I immediately picked up my phone and called the guy who booked us like "wtf". Turns out the party was actually in the basement loft. We ACCIDENTALLY went to a private sex orgy thing. True story.

What is the difference between interesting experimental music and experimental music that is self-absorbed and masturbatory ?


Well, what if I'm interested in myself? Would be the same thing then...

Roland TR-808 or 909?


808 for sure.

The most recent output (v2.5) has modular synthesis in two ways, hardware and software. With software you have to think about what you will be programming or connecting, while hardware is much more intuitive (read: "what does this button do"). Which one do you prefer and why?


Hi Bauke. I understand your question but I don't know how much I agree with the premise.

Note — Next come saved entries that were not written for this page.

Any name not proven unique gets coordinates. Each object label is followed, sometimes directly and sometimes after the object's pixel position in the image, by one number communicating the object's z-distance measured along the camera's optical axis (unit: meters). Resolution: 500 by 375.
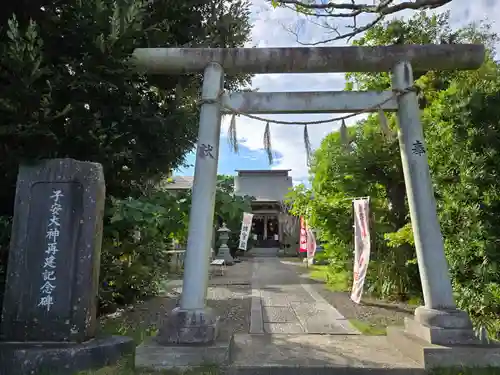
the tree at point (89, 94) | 4.38
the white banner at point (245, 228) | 20.78
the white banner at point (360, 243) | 7.85
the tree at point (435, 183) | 5.31
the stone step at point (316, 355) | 3.98
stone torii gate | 4.20
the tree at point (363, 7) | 5.51
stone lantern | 20.03
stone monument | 3.71
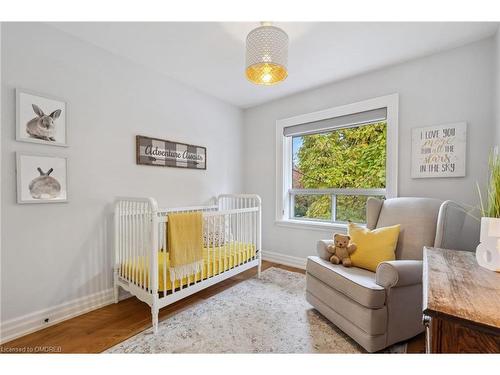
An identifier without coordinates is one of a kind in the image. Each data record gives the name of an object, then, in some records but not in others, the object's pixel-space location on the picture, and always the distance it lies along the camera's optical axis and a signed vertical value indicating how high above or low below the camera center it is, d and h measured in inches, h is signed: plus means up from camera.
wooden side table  24.4 -14.7
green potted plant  40.3 -8.7
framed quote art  76.2 +12.0
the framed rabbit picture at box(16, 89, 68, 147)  61.6 +18.1
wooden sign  89.0 +12.9
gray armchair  54.3 -24.8
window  93.6 +10.8
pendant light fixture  57.9 +34.4
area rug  57.1 -41.0
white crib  65.6 -24.2
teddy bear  70.6 -20.5
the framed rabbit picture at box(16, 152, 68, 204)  61.4 +1.3
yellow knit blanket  67.2 -18.1
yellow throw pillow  66.2 -18.4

In fact I am far more likely to know what a button does in hardware, than a button in software.

I find there is more experimentation for me in software than anything because the possibilities are endless and its actually more difficult to figure out a platform that where anything can be done than one defined by a hardware manufacturer.

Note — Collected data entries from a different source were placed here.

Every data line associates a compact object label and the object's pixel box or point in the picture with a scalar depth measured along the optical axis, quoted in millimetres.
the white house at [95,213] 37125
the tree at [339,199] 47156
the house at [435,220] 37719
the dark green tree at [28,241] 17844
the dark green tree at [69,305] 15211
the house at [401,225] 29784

However the main difference in the two methods is not for me so much in intuition but immediacy. With a hardware modular system the results are far more immediate. You could almost randomly connect things and get something interesting. Whereas with modular environments in software you might spend 30 minutes just trying to figure out how to make a sound at all.

As for my preference... since I travel all the time I normally prefer software for the portability of it. A full modular studio in my bag wherever I go is a big win. But when I"m actually in the studio, the immediately of modular hardware can't be beat.

Working out the demons, shining a light, both sides of the coin - why? Personal catharsis, subjective art, finding the soulmates?


I assume this question is something about why I do the art that i do. Many artists comment that they create their work to deal with things. As in, they have some problem or trauma and they do the work to somehow deal with it or "exorcise the demon", as they say. I've never really felt that way. In fact to me creating art about your problems seems to just force more dwelling on them. My catharsis happens by watching trashy reality TV. Real Housewives of anyone?

In terms of the "why" of my work, see the inspiration answer above. I would also add that in a very real sense what motivates me to create art is the human need of self awareness. If i'm not doing it, I don't feel like me.

Which reminds me, I should really be working on music right now.